Sinonasal papilloma is treated by removing the tumor completely with surgery, often performed endoscopically through the nose. Because it is noncancerous, chemotherapy and radiation therapy are not used for a sinonasal papilloma on its own. Complete removal is important because these tumors, especially the inverted type, can grow back if any tumor cells are left behind.

After surgery, long-term follow-up is recommended. This is for two reasons: the tumor can recur, sometimes years later, and a small number of inverted and oncocytic papillomas can change into squamous cell carcinoma over time. Follow-up usually includes periodic endoscopic examination of the nasal cavity and sometimes imaging, so that any recurrence or change can be detected and treated early. If cancer is found within a papilloma, treatment is directed at the cancer and is planned by a team that may include ear, nose, and throat (ENT) surgeons, radiation oncologists, and medical oncologists.

Questions to ask your doctor

  • What type of sinonasal papilloma did I have — inverted, exophytic, or oncocytic?
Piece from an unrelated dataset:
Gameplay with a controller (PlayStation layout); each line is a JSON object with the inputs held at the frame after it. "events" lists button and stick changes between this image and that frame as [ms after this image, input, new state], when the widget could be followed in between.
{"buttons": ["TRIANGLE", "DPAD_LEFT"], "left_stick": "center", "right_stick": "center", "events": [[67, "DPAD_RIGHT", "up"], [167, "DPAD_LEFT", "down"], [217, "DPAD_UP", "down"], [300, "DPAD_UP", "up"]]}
  • Was the tumor completely removed?
  • Was any dysplasia found, and if so, was it low- or high-grade (or mild, moderate, or severe)?
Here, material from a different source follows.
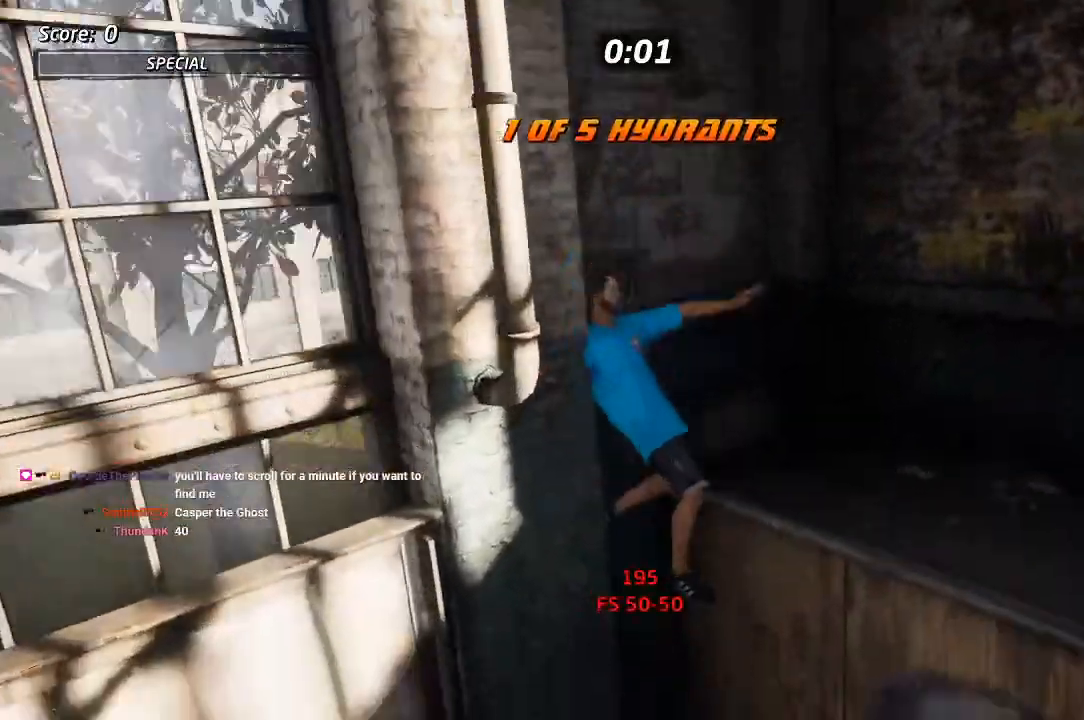
{"buttons": ["TRIANGLE", "DPAD_DOWN"], "left_stick": "center", "right_stick": "center", "events": [[317, "DPAD_LEFT", "up"], [500, "DPAD_DOWN", "down"]]}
  • Was any cancer found within the papilloma?
  • What is my risk of the tumor growing back?
  • Given my type of papilloma, what is my risk of it turning into cancer over time?
  • How will I be monitored after surgery, and for how long?
  • What symptoms should prompt me to contact my doctor between visits?
  • Will I need any imaging as part of my follow-up?
  • Which specialists will be involved in my care?